Y agarrándola, la miró por todas partes, devolviéndosela al cacique Ibagué para que la acomodara en el costal.
Después, los Pantágoras siguieron en su desfile de antorchas, alejándose de la diosa entre cánticos profundos y sonidos de sus manos.
Desde lo que ahora es Espinal, Guamo y Saldaña, vinieron hombres de anchas espaldas, diminuta barba, largos brazos, largas piernas y gran resistencia para correr distancias.
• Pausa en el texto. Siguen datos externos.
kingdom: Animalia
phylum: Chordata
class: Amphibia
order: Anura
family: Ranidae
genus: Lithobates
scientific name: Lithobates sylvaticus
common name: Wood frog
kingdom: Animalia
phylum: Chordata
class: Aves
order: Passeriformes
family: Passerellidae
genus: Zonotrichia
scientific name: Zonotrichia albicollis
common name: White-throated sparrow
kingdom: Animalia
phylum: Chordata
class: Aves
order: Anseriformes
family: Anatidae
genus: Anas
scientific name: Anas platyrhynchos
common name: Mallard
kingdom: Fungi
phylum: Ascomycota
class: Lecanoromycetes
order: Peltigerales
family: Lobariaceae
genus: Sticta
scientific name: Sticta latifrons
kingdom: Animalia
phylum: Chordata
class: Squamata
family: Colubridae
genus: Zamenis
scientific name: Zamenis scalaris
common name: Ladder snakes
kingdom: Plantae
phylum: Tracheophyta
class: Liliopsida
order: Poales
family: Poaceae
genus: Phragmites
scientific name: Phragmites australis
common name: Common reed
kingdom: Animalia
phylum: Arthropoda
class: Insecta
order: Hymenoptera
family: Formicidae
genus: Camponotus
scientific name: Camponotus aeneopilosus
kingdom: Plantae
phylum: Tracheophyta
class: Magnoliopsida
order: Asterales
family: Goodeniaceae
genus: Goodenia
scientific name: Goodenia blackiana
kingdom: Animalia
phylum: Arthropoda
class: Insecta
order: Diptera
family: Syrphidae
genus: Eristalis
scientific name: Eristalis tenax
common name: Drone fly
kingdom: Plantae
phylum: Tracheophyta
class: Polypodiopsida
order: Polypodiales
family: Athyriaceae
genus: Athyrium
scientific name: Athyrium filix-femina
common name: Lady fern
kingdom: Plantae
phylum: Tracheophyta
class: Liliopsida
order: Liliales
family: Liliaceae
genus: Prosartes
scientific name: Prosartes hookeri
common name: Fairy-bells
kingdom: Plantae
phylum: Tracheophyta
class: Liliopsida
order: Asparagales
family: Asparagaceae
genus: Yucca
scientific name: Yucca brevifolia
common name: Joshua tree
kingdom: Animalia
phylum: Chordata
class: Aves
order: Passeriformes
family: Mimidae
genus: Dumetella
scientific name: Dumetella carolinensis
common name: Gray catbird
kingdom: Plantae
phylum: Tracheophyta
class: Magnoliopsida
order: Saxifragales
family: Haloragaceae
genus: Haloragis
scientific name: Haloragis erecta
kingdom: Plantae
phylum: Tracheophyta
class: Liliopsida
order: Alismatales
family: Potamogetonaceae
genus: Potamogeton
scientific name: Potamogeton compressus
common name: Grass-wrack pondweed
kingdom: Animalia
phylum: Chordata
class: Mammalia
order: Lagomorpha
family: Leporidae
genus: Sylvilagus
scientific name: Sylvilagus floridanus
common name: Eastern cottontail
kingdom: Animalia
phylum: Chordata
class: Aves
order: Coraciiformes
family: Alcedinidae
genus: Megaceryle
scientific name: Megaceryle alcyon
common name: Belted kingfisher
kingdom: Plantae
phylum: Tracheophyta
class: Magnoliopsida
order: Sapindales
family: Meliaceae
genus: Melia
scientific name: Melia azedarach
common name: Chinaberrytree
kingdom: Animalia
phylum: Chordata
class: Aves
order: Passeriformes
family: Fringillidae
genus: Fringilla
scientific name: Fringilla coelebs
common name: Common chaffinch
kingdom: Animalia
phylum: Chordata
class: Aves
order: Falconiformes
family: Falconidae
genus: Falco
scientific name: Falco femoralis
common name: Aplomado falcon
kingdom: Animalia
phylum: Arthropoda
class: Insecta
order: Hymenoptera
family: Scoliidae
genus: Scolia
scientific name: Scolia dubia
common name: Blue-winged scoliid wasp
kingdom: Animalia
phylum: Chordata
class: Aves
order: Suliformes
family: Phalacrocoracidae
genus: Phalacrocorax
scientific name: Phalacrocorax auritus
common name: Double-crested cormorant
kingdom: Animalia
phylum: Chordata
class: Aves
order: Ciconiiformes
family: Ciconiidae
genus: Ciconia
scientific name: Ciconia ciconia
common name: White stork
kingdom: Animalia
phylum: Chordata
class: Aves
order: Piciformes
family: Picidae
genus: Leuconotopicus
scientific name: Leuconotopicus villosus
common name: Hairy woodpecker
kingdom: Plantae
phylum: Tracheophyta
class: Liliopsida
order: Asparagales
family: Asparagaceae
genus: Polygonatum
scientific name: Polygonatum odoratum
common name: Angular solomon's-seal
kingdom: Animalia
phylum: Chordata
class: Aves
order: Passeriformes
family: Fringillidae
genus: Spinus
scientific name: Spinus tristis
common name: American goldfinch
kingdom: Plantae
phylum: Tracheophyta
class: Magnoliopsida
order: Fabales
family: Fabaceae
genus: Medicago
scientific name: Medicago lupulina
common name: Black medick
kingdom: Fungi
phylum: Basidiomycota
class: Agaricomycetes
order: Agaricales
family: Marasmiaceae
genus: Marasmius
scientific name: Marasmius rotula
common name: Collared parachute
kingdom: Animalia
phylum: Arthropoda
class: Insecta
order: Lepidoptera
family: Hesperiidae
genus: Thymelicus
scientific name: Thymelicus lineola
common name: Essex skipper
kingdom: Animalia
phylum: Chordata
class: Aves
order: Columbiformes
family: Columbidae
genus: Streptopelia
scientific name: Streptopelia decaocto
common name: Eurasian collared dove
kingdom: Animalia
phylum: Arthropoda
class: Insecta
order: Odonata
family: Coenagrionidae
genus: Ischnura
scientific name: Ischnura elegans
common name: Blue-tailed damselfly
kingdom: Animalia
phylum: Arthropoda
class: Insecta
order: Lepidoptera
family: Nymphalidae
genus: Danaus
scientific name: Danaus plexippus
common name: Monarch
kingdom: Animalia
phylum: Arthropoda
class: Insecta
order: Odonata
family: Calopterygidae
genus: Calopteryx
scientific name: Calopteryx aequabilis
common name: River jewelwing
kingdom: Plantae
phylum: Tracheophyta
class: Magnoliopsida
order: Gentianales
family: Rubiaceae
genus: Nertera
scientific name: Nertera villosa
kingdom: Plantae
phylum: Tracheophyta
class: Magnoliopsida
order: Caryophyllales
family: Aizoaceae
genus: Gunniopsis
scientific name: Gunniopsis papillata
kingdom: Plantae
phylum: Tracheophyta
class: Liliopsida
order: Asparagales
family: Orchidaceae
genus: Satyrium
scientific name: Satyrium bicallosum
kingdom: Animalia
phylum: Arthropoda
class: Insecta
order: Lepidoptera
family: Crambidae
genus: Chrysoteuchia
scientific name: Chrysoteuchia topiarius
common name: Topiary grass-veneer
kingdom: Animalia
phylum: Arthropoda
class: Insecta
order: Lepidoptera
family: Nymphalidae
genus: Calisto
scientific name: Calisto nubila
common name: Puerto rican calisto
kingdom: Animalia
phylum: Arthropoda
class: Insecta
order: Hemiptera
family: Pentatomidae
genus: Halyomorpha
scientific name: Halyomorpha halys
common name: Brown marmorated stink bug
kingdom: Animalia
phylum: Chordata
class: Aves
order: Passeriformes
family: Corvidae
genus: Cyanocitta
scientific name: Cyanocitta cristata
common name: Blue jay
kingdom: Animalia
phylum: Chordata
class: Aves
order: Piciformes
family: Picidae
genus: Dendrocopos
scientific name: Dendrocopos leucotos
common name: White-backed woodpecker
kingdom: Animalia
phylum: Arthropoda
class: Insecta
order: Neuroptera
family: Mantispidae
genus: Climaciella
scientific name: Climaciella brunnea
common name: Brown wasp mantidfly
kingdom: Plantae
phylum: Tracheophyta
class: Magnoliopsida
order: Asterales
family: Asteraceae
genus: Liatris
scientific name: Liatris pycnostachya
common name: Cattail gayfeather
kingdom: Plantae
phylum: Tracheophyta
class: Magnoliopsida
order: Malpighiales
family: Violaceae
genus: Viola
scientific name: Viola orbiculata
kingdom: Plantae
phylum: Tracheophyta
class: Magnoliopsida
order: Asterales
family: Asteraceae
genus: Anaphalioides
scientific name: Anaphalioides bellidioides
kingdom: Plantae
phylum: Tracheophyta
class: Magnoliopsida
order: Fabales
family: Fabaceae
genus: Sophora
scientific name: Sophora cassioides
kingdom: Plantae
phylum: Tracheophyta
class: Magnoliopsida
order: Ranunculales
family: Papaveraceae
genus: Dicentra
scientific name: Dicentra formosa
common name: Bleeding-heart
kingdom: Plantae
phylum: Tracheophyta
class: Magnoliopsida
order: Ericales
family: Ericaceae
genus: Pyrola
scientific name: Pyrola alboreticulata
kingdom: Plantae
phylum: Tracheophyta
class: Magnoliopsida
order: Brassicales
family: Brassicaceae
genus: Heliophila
Eran los Putimaes, maridos de querendonas mujeres morenas, con aromas de sexo hasta en los movimientos. Le traían a Dulima lindas artesanías. Desde ollas finamente fabricadas, con dibujos raros, hasta platos bordeados con hilos de oro, tasas decoradas con figuras de colores, bandejas con esmeraldas y recipientes de comida. Figuras indígenas en gimnasia, esculturas de brujos invocando al sol, y caciques en guerra, lanzando flechas envenenadas. En pocos minutos se fueron entre las mesetas y los picos relucientes por la luz.
La diosa escuchó de pronto, sonidos de tambores y flautas en una canción que llenaba la sangre de calor. Eran los Coyaimas, músicos famosos en muchas partes. Tocaban música fiestera entre la gente del nevado, que les abría campo para verlos. Eran conocidos también, por ser los mejores fabricantes de alpargates que distribuían en las regiones cercanas. Raza paciente, observadora, de frente mediana, pelo muy negro y ojos agudos. Le traían a Dulima diez pares, bien trabajados con fibras de maguey. La diosa se midió un par y dijo: “Estas alpargatas las guardaré bien para que las futuras generaciones recuerden a los Pijaos en sus oficios sencillos y nobles”.
Se los quitó sintiéndoles la suavidad, mientras el elefante pateaba el hielo.
Calarcá estaba serio junto a su amigo Ibagué que juicioso le recibía los regalos a Dulima acomodándolos en el costal. Vio a Yexalen al lado de la diosa, y como ya estaba cansado, saltó a su caballo y se quedó sentado ahí, mientras miraba a los Pijaos hablar, reírse, emborracharse, gritar, silbar . . .
los Natagaimas, vecinos de los Coyaimas, eran expertos en la fabricación de tabacos. Por eso eran muy amigos del mago Mohán, gran fumador al que continuamente le mandaban bultos de tabacos de buena calidad. En éste momento ese mago debía estar en el país del cacique Cajamarca, con la princesa Millaray, con el cóndor de los Andes, que los llevó desde el nevado hasta allá, y con su amiga Madremonte, que casi nunca lo dejaba.
Los Natagaimas le obsequiaron un anillo de oro con un diamante muy brillante. Era un anillo delicado, que la diosa se puso en su dedo, diciendo: “Cualquier mujer se enloquecería con un anillo así. Gracias indios Natagaimas”.
El sol estaba alto y nadie sentía frío en la montaña blanca. Tampoco sentían hambre. Era lo de menos.
La muchedumbre gritaba, lanzando largos silbidos. Muchos se forzaban entre la gente para llegar junto a la diosa. Dulima era para ellos la gran deidad porque las antiguas leyendas afirmaban que los había creado con un copo de hielo al que le había dado forma humana y al que le había dado vida con un soplo de su boca. Por eso era que la seguían y la veneraban como su madre única, su deidad protectora.
Después la diosa siguió en una caminata montada en el elefante blanco que sin duda la llevaba a algún lugar que solo ella conocía.